Saldare una parte dei debiti verso le imprese
Intanto qualcosina per far riprendere la circolazione nell’esangue economia italiana si potrebbe fare, senza violare gli impegni presi con l’Europa sui conti pubblici del 2012. 
La pubblica amministrazione italiana (centrale, regionale e locale) ha accumulato debiti verso le imprese per una cifra molto grande. Pare si tratti di 60-70 miliardi, almeno quattro punti percentuali del Pil. È un’anomalia grave dell’Italia: il ritardo medio di pagamento è molto più elevato rispetto a quello di altri stati e alla media del settore privato. È un difetto strutturale: lo Stato italiano è un cattivo cliente, le imprese migliori lo evitano se hanno alternative, tutte le imprese fornitrici cercano di inglobare nei prezzi il costo della futura attesa e dell’incertezza, con il risultato che lo Stato italiano paga prezzi più alti. Nella congiuntura attuale il ritardo e l’incertezza aggravano le condizioni già precarie di molte aziende. Molto opportunamente il governo ha avviato una procedura per accelerare i pagamenti e smaltire parte del debito. La procedura è complessa per vari motivi: ad esempio, un intervento dello Stato a sanare debiti contratti da un ente locale o da una azienda sanitaria che non hanno attuato le misure di efficienza necessarie, potrebbero costituire un incoraggiamento a proseguire in una condotta irresponsabile. Giusto quindi procedere alla ricognizione accurata dei debiti e accompagnare qualsiasi ripianamento con un giro di vite sul monitoraggio della spesa anche a livello locale.

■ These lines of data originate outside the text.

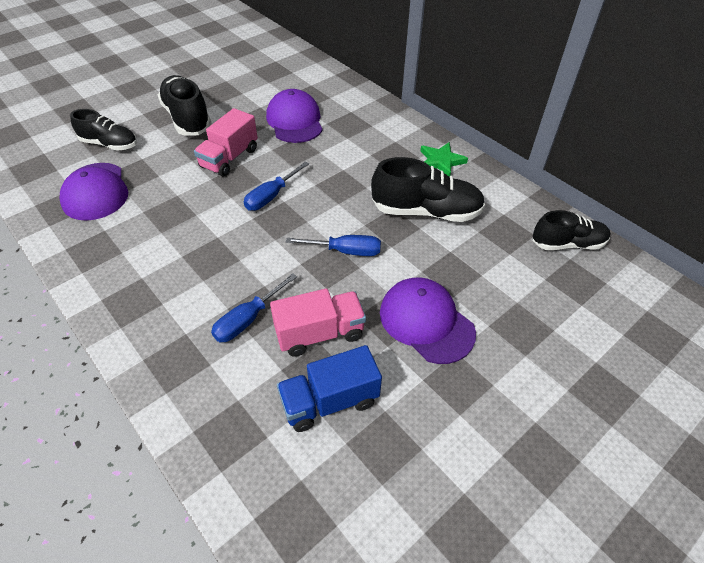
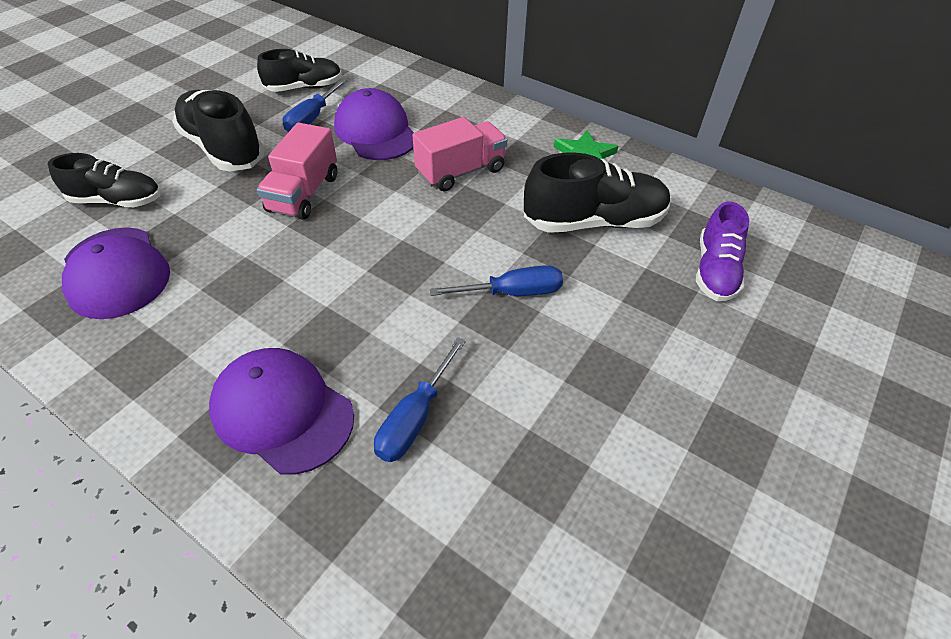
camera: 15 degrees left, 0 degrees up
blue screwdriver [244,161,309,211] -> blue screwdriver moved to [283,79,347,132]
pink truck [270,288,366,357] -> pink truck moved to [412,117,507,192]
blue truck [277,345,382,432] -> none
purple cap [380,277,476,364] -> purple cap moved to [209,348,354,475]
black shoe [532,210,610,250] -> black shoe moved to [257,49,342,92]
none -> purple shoe [696,202,749,301]

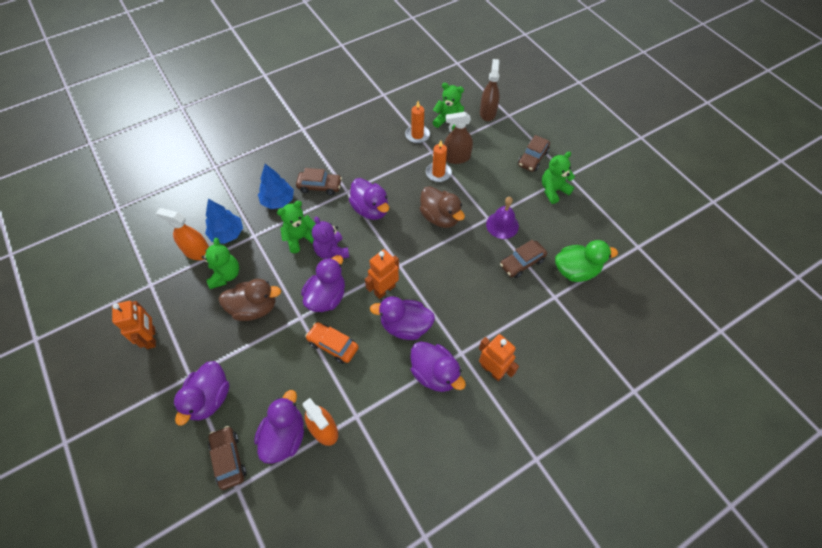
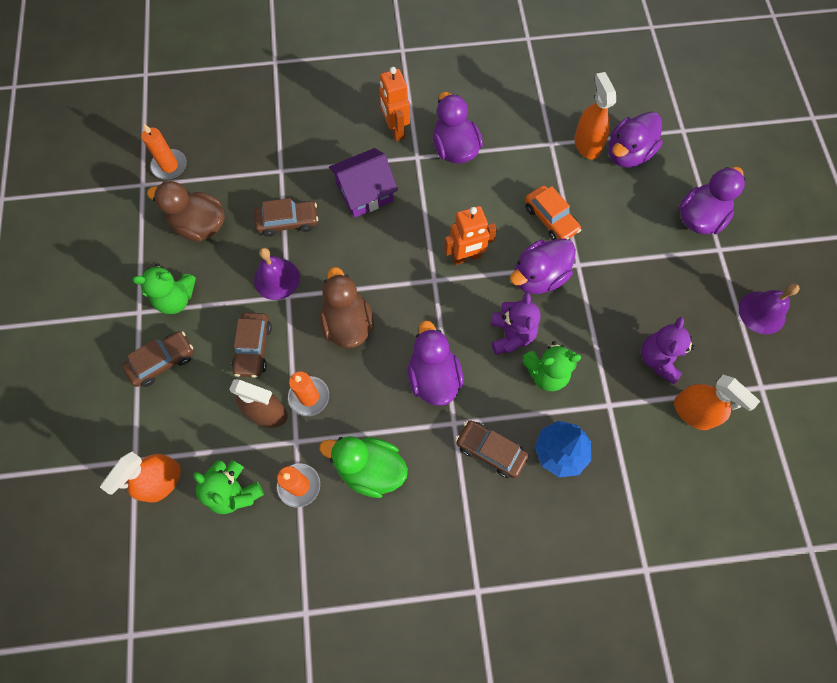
camera: 155 degrees left, 10 degrees up
orange robot [112,301,156,349] -> purple bell [739,284,800,334]
green teddy bear [202,238,239,289] -> purple teddy bear [641,317,695,384]
blue tree [205,199,243,244] -> none
brown car [208,426,246,490] -> brown car moved to [232,312,272,378]
brown duck [218,279,281,321] -> brown duck moved to [147,181,225,242]
purple duck [370,296,435,340] -> none
brown spray bottle [480,59,500,121] -> orange spray bottle [100,452,181,503]
green duck [555,240,618,282] -> green duck moved to [320,436,408,498]
none -> orange candle [142,124,187,180]
none -> purple house [329,148,398,218]

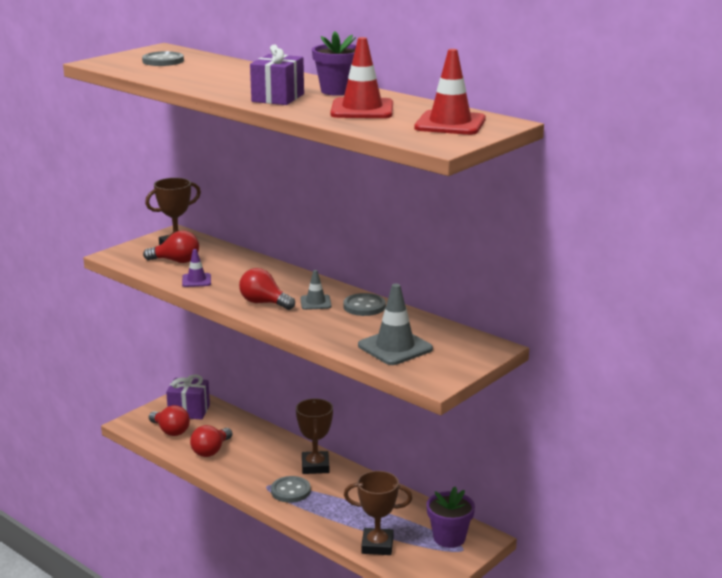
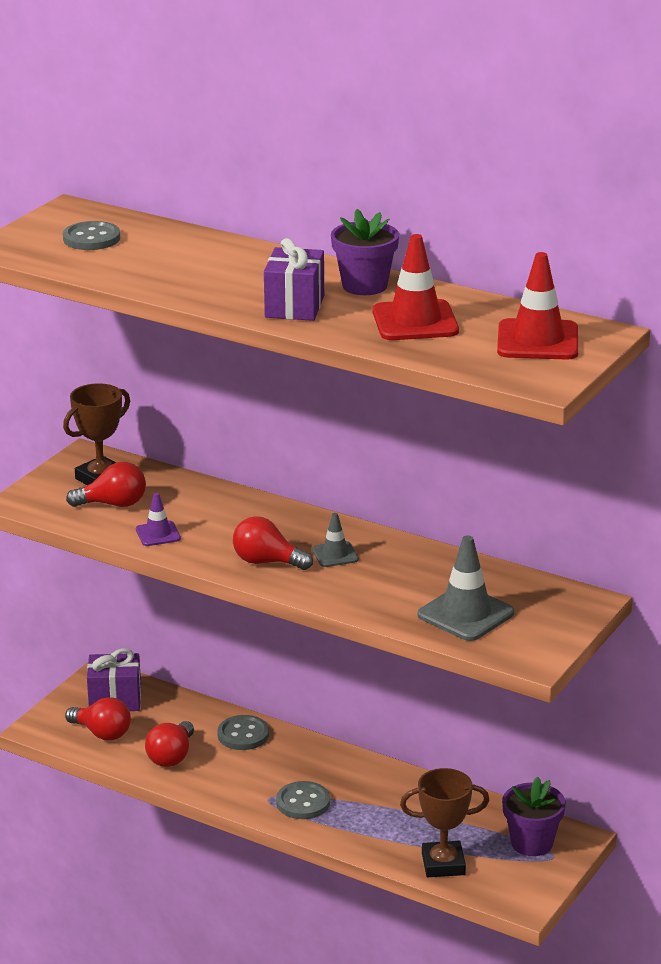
camera: 10 degrees left, 5 degrees up
brown trophy [296,398,333,474] -> none
grey button [343,293,386,316] -> grey button moved to [217,715,269,750]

L’ostacolo maggiore è comunque l’effetto che i pagamenti ai fornitori avrebbero sui conti pubblici. È probabile che buona parte dei debiti siano fuori bilancio: arretrati di pagamenti per impegni che non sono mai stati registrati nel bilancio di competenza. In tal caso, la loro emersione avrebbe l’effetto di un aumento del disavanzo e del debito, con i rischi che questo comporta in un contesto di tensione dei mercati finanziari. Qualche spazio ci può essere, tuttavia, per un intervento una tantum. Secondo le previsioni del Documento di economia e finanza, nel 2012 l’indebitamento netto dovrebbe attestarsi all’1,7 per cento del Pil, un livello ampiamente al di sotto della soglia del 3 per cento e che migliorerebbe di 2,2 punti di Pil il risultato del 2011.

Una manovra espansiva limitata al 2012 dell’ordine di grandezza di 10-15 miliardi, che corrisponderebbe alla liquidazione di una quota probabilmente vicina a un quarto del debito esistente, sarebbe coerente con il rispetto dei vincoli europei. Non intaccherebbe l’impegno al pareggio strutturale del bilancio nel 2013 e darebbe un contributo non trascurabile al contrasto della recessione nel 2012. In attesa di un vero growth compact europeo, sarebbe meglio che niente.